● **GIVEN DATA**

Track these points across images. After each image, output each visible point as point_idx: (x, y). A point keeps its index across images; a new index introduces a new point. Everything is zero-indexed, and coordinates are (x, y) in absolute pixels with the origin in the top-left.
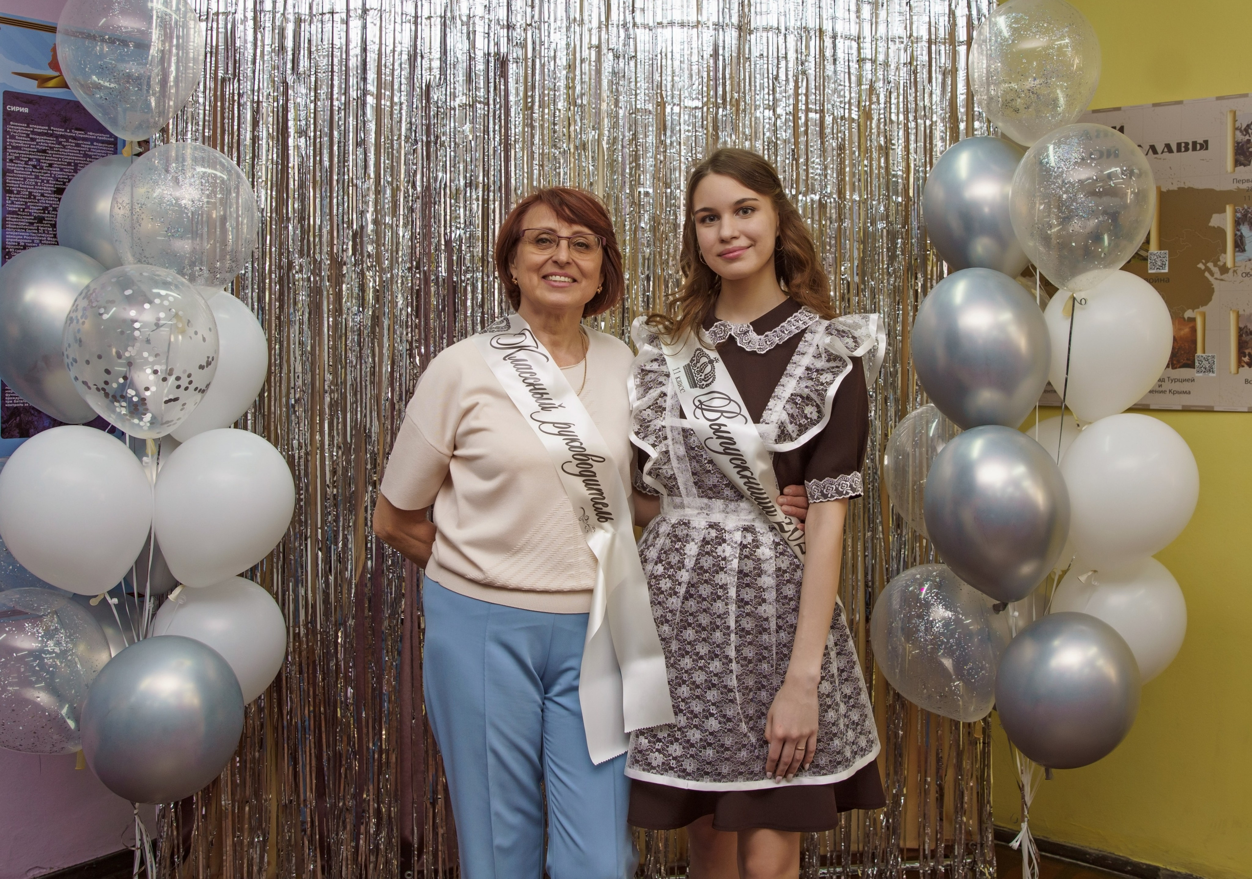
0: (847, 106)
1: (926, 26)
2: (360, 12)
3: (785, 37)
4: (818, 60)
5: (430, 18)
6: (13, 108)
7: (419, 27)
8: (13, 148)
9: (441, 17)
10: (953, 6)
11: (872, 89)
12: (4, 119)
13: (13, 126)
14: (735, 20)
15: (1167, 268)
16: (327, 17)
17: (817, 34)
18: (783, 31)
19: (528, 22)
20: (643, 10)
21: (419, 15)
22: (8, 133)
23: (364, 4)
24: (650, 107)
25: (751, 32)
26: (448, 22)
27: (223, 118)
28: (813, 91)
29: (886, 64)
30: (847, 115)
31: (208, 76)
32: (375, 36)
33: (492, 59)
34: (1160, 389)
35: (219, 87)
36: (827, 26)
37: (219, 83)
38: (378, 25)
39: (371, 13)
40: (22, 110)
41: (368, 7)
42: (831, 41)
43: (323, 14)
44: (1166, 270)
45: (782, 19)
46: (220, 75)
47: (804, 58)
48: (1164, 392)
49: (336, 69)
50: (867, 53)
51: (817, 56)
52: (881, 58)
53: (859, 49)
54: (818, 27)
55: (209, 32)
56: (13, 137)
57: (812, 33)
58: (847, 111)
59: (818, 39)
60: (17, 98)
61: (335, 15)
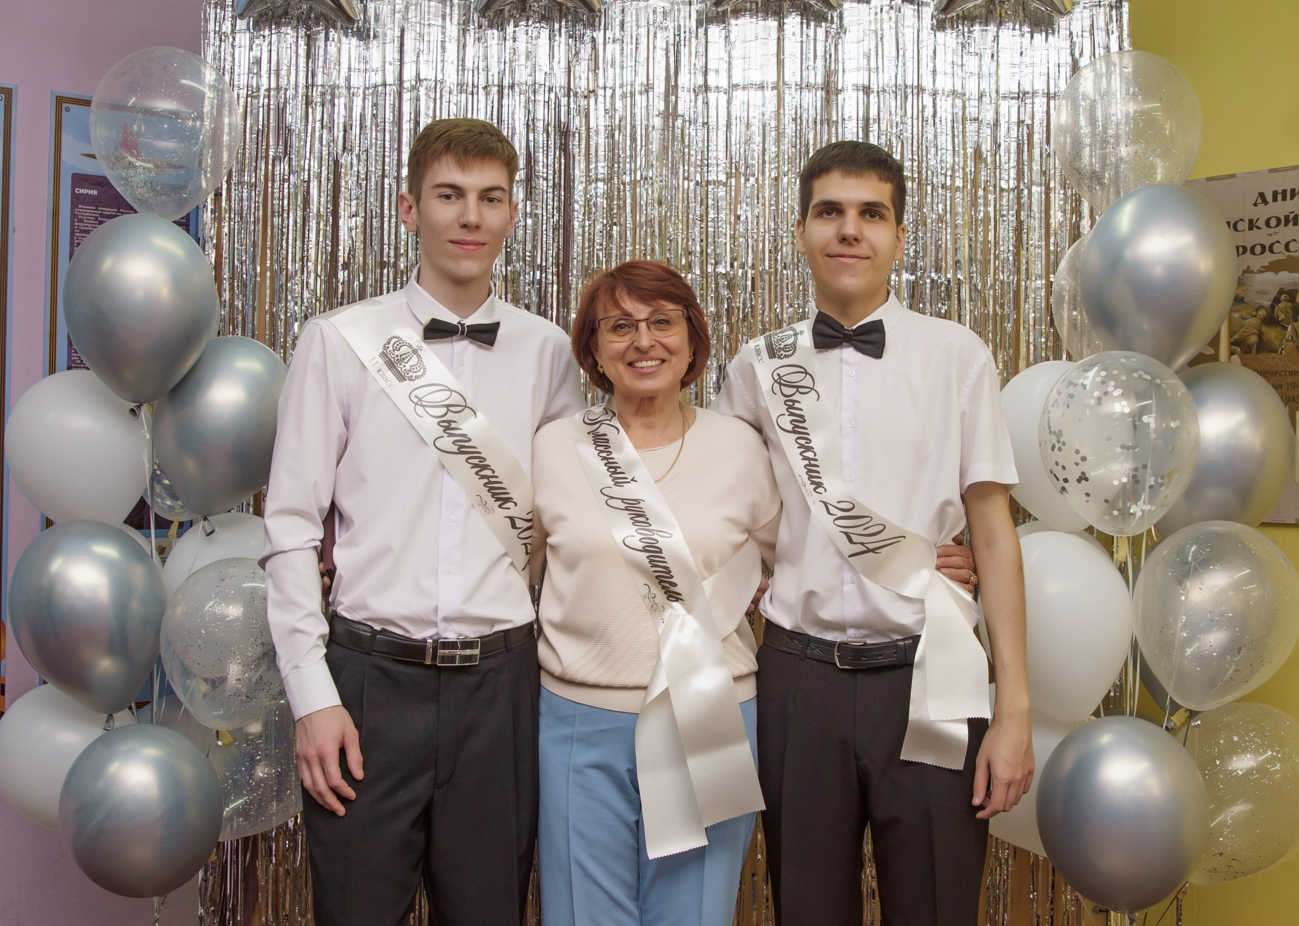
0: (949, 173)
1: (1045, 79)
2: (413, 83)
3: (878, 96)
4: (915, 121)
5: (485, 88)
6: (82, 191)
7: (475, 96)
8: (81, 231)
9: (498, 86)
10: (1077, 55)
11: (978, 152)
12: (72, 203)
13: (81, 210)
14: (820, 80)
16: (380, 88)
17: (915, 91)
18: (875, 89)
19: (591, 89)
20: (717, 71)
21: (476, 84)
22: (77, 216)
23: (418, 75)
24: (722, 178)
25: (838, 92)
26: (506, 91)
27: (273, 199)
28: (910, 156)
29: (996, 124)
30: (949, 183)
31: (259, 155)
32: (428, 109)
33: (551, 129)
35: (270, 167)
36: (927, 82)
37: (270, 162)
38: (433, 96)
39: (425, 83)
40: (91, 192)
41: (422, 78)
42: (931, 99)
43: (376, 86)
45: (874, 76)
46: (271, 153)
47: (898, 119)
49: (387, 145)
50: (972, 111)
51: (915, 117)
52: (989, 116)
53: (964, 108)
54: (915, 84)
55: (261, 109)
56: (80, 220)
57: (909, 91)
58: (948, 178)
59: (915, 97)
60: (86, 180)
61: (388, 87)
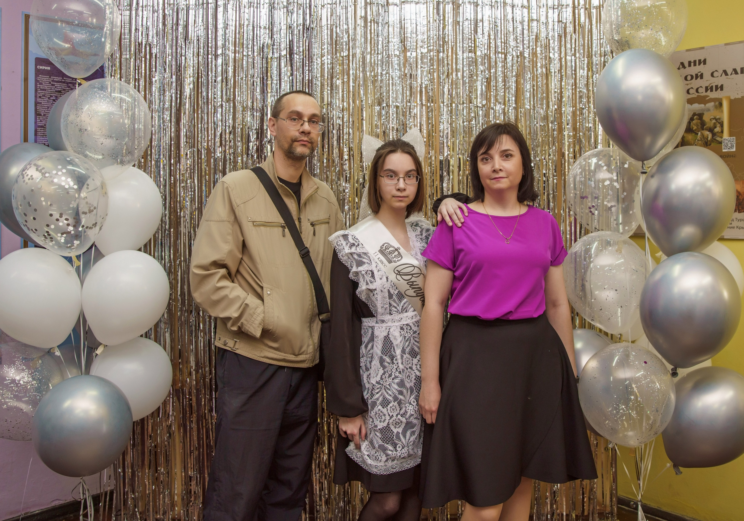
3: (482, 7)
4: (502, 21)
6: (41, 67)
8: (41, 90)
11: (537, 38)
12: (36, 74)
13: (41, 77)
15: (735, 148)
17: (502, 4)
18: (480, 4)
22: (38, 81)
24: (397, 53)
25: (460, 5)
28: (500, 40)
29: (546, 22)
32: (233, 16)
34: (731, 226)
40: (46, 68)
42: (511, 9)
44: (734, 150)
48: (733, 228)
50: (534, 16)
51: (502, 19)
52: (543, 18)
53: (529, 13)
54: (502, 1)
56: (41, 84)
60: (43, 62)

● **PROBLEM**
Reproduce the entire listing exactly, but omit any pictures.

● **YOUR RESPONSE**
Track these points across images. After each image, output each visible point as point_idx: (x, y). A point keeps its index across images; a new index introduces a new point. Everything is zero-indexed, and coordinates are (x, y) in absolute pixels with the origin in the top-left.
0: (847, 106)
1: (926, 26)
2: (360, 12)
3: (785, 37)
4: (818, 60)
5: (430, 18)
6: (13, 108)
7: (419, 27)
8: (13, 148)
9: (441, 17)
10: (953, 6)
11: (872, 89)
12: (4, 119)
13: (13, 126)
14: (735, 20)
15: (1167, 268)
16: (327, 17)
17: (817, 34)
18: (783, 31)
19: (528, 22)
20: (643, 10)
21: (419, 15)
22: (8, 133)
23: (364, 4)
24: (650, 107)
25: (751, 32)
26: (448, 22)
27: (223, 118)
28: (813, 91)
29: (886, 64)
30: (847, 115)
31: (208, 76)
32: (375, 36)
33: (492, 59)
34: (1160, 389)
35: (219, 87)
36: (827, 26)
37: (219, 83)
38: (378, 25)
39: (371, 13)
40: (22, 110)
41: (368, 7)
42: (831, 41)
43: (323, 14)
44: (1166, 270)
45: (782, 19)
46: (220, 75)
47: (804, 58)
48: (1164, 392)
49: (336, 69)
50: (867, 53)
51: (817, 56)
52: (881, 58)
53: (859, 49)
54: (818, 27)
55: (209, 32)
56: (13, 137)
57: (812, 33)
58: (847, 111)
59: (818, 39)
60: (17, 98)
61: (335, 15)
0: (949, 173)
1: (1045, 79)
2: (413, 83)
3: (878, 96)
4: (915, 121)
5: (485, 88)
6: (82, 191)
7: (475, 96)
8: (81, 231)
9: (498, 86)
10: (1077, 55)
11: (978, 152)
12: (72, 203)
13: (81, 210)
14: (820, 80)
16: (380, 88)
17: (915, 91)
18: (875, 89)
19: (591, 89)
20: (717, 71)
21: (476, 84)
22: (77, 216)
23: (418, 75)
24: (722, 178)
25: (838, 92)
26: (506, 91)
27: (273, 199)
28: (910, 156)
29: (996, 124)
30: (949, 183)
31: (259, 155)
32: (428, 109)
33: (551, 129)
35: (270, 167)
36: (927, 82)
37: (270, 162)
38: (433, 96)
39: (425, 83)
40: (91, 192)
41: (422, 78)
42: (931, 99)
43: (376, 86)
45: (874, 76)
46: (271, 153)
47: (898, 119)
49: (387, 145)
50: (972, 111)
51: (915, 117)
52: (989, 116)
53: (964, 108)
54: (915, 84)
55: (261, 109)
56: (80, 220)
57: (909, 91)
58: (948, 178)
59: (915, 97)
60: (86, 180)
61: (388, 87)
3: (482, 7)
4: (502, 21)
6: (41, 67)
8: (41, 90)
11: (537, 38)
12: (36, 74)
13: (41, 77)
15: (735, 148)
17: (502, 4)
18: (480, 4)
22: (38, 81)
24: (397, 53)
25: (460, 5)
28: (500, 40)
29: (546, 22)
32: (233, 16)
34: (731, 226)
40: (46, 68)
42: (511, 9)
44: (734, 150)
48: (733, 228)
50: (534, 16)
51: (502, 19)
52: (543, 18)
53: (529, 13)
54: (502, 1)
56: (41, 84)
60: (43, 62)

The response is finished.